[DATA SHOWN — start]

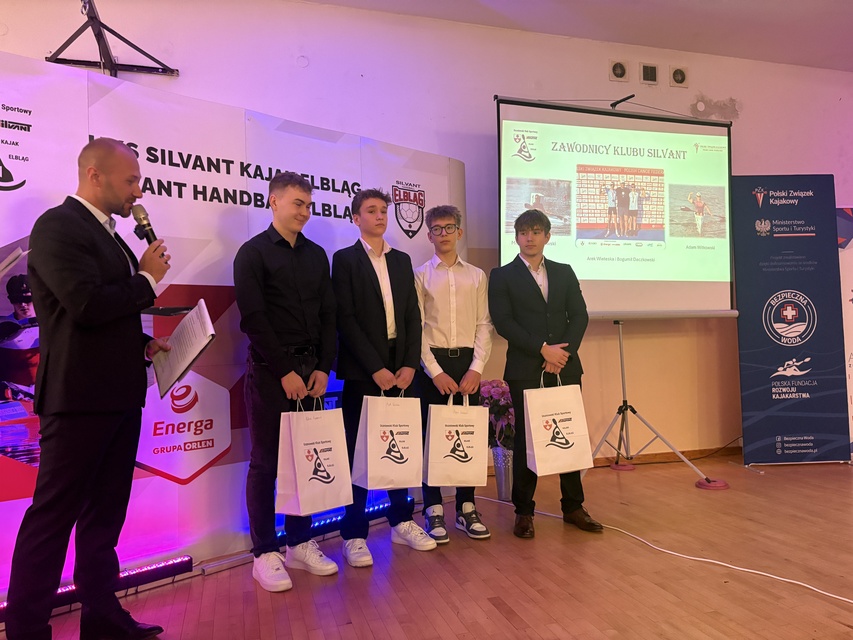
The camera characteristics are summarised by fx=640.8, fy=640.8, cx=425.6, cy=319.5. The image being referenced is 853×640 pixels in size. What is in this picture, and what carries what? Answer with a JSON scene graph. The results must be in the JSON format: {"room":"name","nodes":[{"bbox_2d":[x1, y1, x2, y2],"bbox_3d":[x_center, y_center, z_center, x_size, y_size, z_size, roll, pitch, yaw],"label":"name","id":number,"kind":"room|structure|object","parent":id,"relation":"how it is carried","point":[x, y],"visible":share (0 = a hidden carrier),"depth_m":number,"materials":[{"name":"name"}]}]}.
{"room":"event hall","nodes":[
{"label":"event hall","id":0,"kind":"room"},
{"bbox_2d":[1,451,851,639],"bbox_3d":[1.232,1.063,1.506,8.401,0.109,5.413,-1,-1,-17],"label":"floor","id":1,"kind":"structure","parent":0,"point":[497,612],"depth_m":2.57,"materials":[{"name":"brown wood"}]},
{"bbox_2d":[1,136,176,639],"bbox_3d":[-1.127,0.245,2.188,0.512,1.628,0.642,-1,-1,17],"label":"man","id":2,"kind":"object","parent":1,"relation":"on","point":[36,284],"visible":0.99,"depth_m":2.00},
{"bbox_2d":[129,205,167,262],"bbox_3d":[-1.007,-0.302,2.322,0.102,0.238,0.183,-1,-1,-17],"label":"microphone","id":3,"kind":"object","parent":2,"relation":"in","point":[149,224],"visible":0.76,"depth_m":2.30,"materials":[{"name":"black metal"}]},
{"bbox_2d":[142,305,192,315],"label":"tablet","id":4,"kind":"object","parent":2,"relation":"in","point":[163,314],"visible":0.75,"depth_m":2.34,"materials":[{"name":"black"}]},
{"bbox_2d":[151,299,216,399],"bbox_3d":[-0.896,0.109,2.353,0.208,0.279,0.312,-1,-1,-17],"label":"folder","id":5,"kind":"object","parent":2,"relation":"in","point":[189,354],"visible":0.93,"depth_m":2.30,"materials":[{"name":"white paper"}]},
{"bbox_2d":[1,553,194,617],"bbox_3d":[-1.457,1.028,2.276,0.086,0.078,1.183,-2,-1,45],"label":"light bar","id":6,"kind":"object","parent":1,"relation":"on","point":[186,565],"visible":0.57,"depth_m":2.54,"materials":[{"name":"black metal"}]},
{"bbox_2d":[1,55,465,598],"bbox_3d":[-0.947,0.029,3.063,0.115,2.111,3.098,-2,-1,44],"label":"backdrop banner","id":7,"kind":"object","parent":1,"relation":"on","point":[87,133],"visible":0.63,"depth_m":2.83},
{"bbox_2d":[234,170,341,591],"bbox_3d":[-0.598,0.223,2.744,0.451,1.664,0.491,-1,-1,-17],"label":"man","id":8,"kind":"object","parent":1,"relation":"on","point":[299,291],"visible":0.98,"depth_m":2.61},
{"bbox_2d":[275,394,352,516],"bbox_3d":[-0.463,0.541,2.635,0.308,0.465,0.151,-1,-1,-43],"label":"paper bag","id":9,"kind":"object","parent":8,"relation":"in","point":[320,477],"visible":0.98,"depth_m":2.58,"materials":[{"name":"white paper"}]},
{"bbox_2d":[278,496,407,543],"bbox_3d":[-0.456,1.030,3.287,0.649,0.083,0.163,-1,-1,-17],"label":"light bar","id":10,"kind":"object","parent":1,"relation":"on","point":[283,533],"visible":0.48,"depth_m":3.26,"materials":[{"name":"blue"}]},
{"bbox_2d":[330,187,434,568],"bbox_3d":[-0.226,0.235,3.032,0.441,1.651,0.503,-1,-1,-17],"label":"man","id":11,"kind":"object","parent":1,"relation":"on","point":[380,291],"visible":0.96,"depth_m":2.92},
{"bbox_2d":[352,387,422,490],"bbox_3d":[-0.167,0.514,2.853,0.314,0.435,0.145,-1,-1,-37],"label":"paper bag","id":12,"kind":"object","parent":11,"relation":"in","point":[407,463],"visible":0.98,"depth_m":2.80,"materials":[{"name":"white paper"}]},
{"bbox_2d":[415,206,493,544],"bbox_3d":[0.114,0.247,3.277,0.419,1.613,0.502,-1,-1,-17],"label":"man","id":13,"kind":"object","parent":1,"relation":"on","point":[442,278],"visible":0.9,"depth_m":3.17},
{"bbox_2d":[423,392,488,485],"bbox_3d":[0.144,0.567,3.069,0.321,0.421,0.139,-1,-1,-17],"label":"paper bag","id":14,"kind":"object","parent":13,"relation":"in","point":[449,483],"visible":0.98,"depth_m":3.02,"materials":[{"name":"white paper"}]},
{"bbox_2d":[492,445,512,500],"bbox_3d":[0.480,0.913,3.825,0.196,0.295,0.199,-1,-1,-17],"label":"flower vase","id":15,"kind":"object","parent":1,"relation":"on","point":[502,484],"visible":0.67,"depth_m":3.76,"materials":[{"name":"silver metal"}]},
{"bbox_2d":[479,378,514,448],"bbox_3d":[0.438,0.589,3.898,0.343,0.446,0.351,-1,-1,-17],"label":"flower bouquet","id":16,"kind":"object","parent":15,"relation":"in","point":[500,391],"visible":0.54,"depth_m":3.82,"materials":[{"name":"plant"}]},
{"bbox_2d":[488,211,605,540],"bbox_3d":[0.584,0.243,3.304,0.492,1.613,0.535,-1,-1,-17],"label":"man","id":17,"kind":"object","parent":1,"relation":"on","point":[521,278],"visible":0.97,"depth_m":3.19},
{"bbox_2d":[523,373,592,474],"bbox_3d":[0.636,0.496,3.117,0.329,0.470,0.153,-1,-1,-17],"label":"paper bag","id":18,"kind":"object","parent":17,"relation":"in","point":[567,422],"visible":0.98,"depth_m":3.07,"materials":[{"name":"white paper"}]},
{"bbox_2d":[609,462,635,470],"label":"base","id":19,"kind":"object","parent":1,"relation":"on","point":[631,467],"visible":0.87,"depth_m":4.50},
{"bbox_2d":[578,320,728,490],"bbox_3d":[1.308,0.442,4.232,0.938,1.237,0.729,-1,-1,-17],"label":"tripod stand","id":20,"kind":"object","parent":1,"relation":"on","point":[620,328],"visible":0.87,"depth_m":4.18,"materials":[{"name":"silver metal"}]},
{"bbox_2d":[494,96,736,319],"bbox_3d":[1.278,-0.741,4.307,1.684,1.469,0.263,-1,-1,-17],"label":"projection screen","id":21,"kind":"object","parent":20,"relation":"attached to","point":[682,135],"visible":0.93,"depth_m":4.27,"materials":[{"name":"white fabric"}]},
{"bbox_2d":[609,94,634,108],"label":"screen handle","id":22,"kind":"object","parent":21,"relation":"on","point":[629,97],"visible":0.93,"depth_m":4.34,"materials":[{"name":"black plastic"}]},
{"bbox_2d":[470,492,852,605],"bbox_3d":[1.247,1.010,2.561,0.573,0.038,3.157,-1,-1,-39],"label":"cable","id":23,"kind":"object","parent":1,"relation":"on","point":[852,601],"visible":0.97,"depth_m":2.76,"materials":[{"name":"white plastic"}]},
{"bbox_2d":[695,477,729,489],"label":"base","id":24,"kind":"object","parent":1,"relation":"on","point":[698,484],"visible":0.76,"depth_m":3.95,"materials":[{"name":"plastic"}]},
{"bbox_2d":[731,176,850,465],"bbox_3d":[2.563,-0.015,4.559,0.745,2.083,0.184,-1,-1,0],"label":"roll-up banner","id":25,"kind":"object","parent":1,"relation":"on","point":[776,361],"visible":0.98,"depth_m":4.53,"materials":[{"name":"blue"}]},
{"bbox_2d":[836,209,852,455],"bbox_3d":[3.281,0.074,4.764,0.916,1.862,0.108,-1,-1,6],"label":"banner","id":26,"kind":"object","parent":1,"relation":"on","point":[850,284],"visible":0.52,"depth_m":4.76,"materials":[{"name":"white"}]},
{"bbox_2d":[0,0,852,463],"bbox_3d":[0.419,-0.496,4.461,10.375,3.177,0.210,-1,-1,-17],"label":"wall","id":27,"kind":"structure","parent":0,"point":[606,81],"depth_m":4.43,"materials":[{"name":"paint"}]},
{"bbox_2d":[46,0,179,76],"bbox_3d":[-1.733,-1.549,3.502,0.660,0.419,0.823,-1,-1,-17],"label":"metal bracket","id":28,"kind":"object","parent":27,"relation":"attached to","point":[99,22],"visible":0.88,"depth_m":3.54,"materials":[{"name":"black metal"}]},
{"bbox_2d":[608,59,628,82],"bbox_3d":[1.441,-1.865,4.802,0.153,0.159,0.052,-1,-1,-17],"label":"wall vent","id":29,"kind":"object","parent":27,"relation":"attached to","point":[617,72],"visible":0.98,"depth_m":4.79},
{"bbox_2d":[639,62,658,84],"bbox_3d":[1.663,-1.837,4.787,0.139,0.154,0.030,-1,-1,-17],"label":"vent","id":30,"kind":"object","parent":27,"relation":"attached to","point":[647,74],"visible":0.98,"depth_m":4.78,"materials":[{"name":"metal"}]},
{"bbox_2d":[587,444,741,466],"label":"baseboard","id":31,"kind":"structure","parent":27,"relation":"attached to","point":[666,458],"depth_m":4.79,"materials":[{"name":"brown wood"}]},
{"bbox_2d":[669,65,688,86],"bbox_3d":[1.934,-1.872,4.929,0.157,0.156,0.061,-1,-1,-17],"label":"wall vent","id":32,"kind":"object","parent":27,"relation":"attached to","point":[680,74],"visible":0.99,"depth_m":4.91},
{"bbox_2d":[302,0,852,71],"bbox_3d":[1.162,-2.111,1.864,8.806,0.124,5.611,-1,-1,-17],"label":"ceiling","id":33,"kind":"structure","parent":0,"point":[806,4],"depth_m":4.36,"materials":[{"name":"white paint"}]}
]}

[DATA SHOWN — finish]

# PROBLEM
Note how many lines above hold "structure" and give that figure alone.

# PROBLEM SOLUTION
5